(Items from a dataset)
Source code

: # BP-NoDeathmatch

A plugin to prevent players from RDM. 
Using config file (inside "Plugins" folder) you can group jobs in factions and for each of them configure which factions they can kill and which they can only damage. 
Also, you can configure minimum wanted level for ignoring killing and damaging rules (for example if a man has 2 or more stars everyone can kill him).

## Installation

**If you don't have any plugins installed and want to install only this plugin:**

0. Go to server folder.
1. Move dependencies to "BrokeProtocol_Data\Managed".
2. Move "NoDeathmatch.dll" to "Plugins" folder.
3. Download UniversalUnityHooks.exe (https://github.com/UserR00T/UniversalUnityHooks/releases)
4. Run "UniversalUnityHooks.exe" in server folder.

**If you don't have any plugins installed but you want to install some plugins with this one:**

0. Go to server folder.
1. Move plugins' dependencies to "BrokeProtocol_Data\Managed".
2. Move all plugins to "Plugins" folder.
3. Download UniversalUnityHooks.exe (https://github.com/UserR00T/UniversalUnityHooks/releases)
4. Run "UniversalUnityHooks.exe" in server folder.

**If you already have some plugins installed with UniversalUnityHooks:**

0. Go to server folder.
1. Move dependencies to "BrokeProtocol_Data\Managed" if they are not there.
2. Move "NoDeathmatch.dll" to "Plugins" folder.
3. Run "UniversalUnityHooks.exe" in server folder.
--
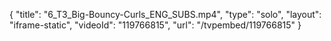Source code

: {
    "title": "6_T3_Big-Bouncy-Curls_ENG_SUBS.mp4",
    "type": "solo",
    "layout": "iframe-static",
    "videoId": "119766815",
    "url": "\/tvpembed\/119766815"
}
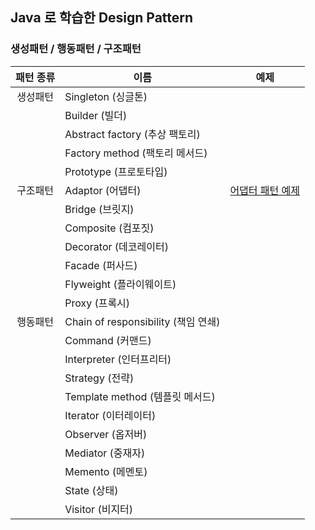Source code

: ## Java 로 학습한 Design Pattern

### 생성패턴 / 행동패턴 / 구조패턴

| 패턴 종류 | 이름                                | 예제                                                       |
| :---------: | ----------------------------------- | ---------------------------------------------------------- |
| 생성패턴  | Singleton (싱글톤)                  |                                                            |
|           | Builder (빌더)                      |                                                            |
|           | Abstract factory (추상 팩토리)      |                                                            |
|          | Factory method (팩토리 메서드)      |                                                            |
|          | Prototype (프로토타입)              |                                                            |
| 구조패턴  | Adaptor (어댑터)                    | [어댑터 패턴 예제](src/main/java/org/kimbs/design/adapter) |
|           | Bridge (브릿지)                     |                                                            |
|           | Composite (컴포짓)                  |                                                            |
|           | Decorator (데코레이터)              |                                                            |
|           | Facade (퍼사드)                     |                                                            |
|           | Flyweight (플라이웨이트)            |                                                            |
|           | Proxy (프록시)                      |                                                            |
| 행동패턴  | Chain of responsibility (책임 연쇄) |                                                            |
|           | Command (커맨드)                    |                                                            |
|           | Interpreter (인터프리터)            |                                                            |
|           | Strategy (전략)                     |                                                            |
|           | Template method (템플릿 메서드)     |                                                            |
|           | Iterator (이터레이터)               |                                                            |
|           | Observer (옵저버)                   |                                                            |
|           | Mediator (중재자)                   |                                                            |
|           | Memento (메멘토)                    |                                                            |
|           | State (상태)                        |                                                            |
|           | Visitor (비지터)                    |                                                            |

Task description: Find every line in the records that holds the word "installed", then state the count alone.

Written solution: 3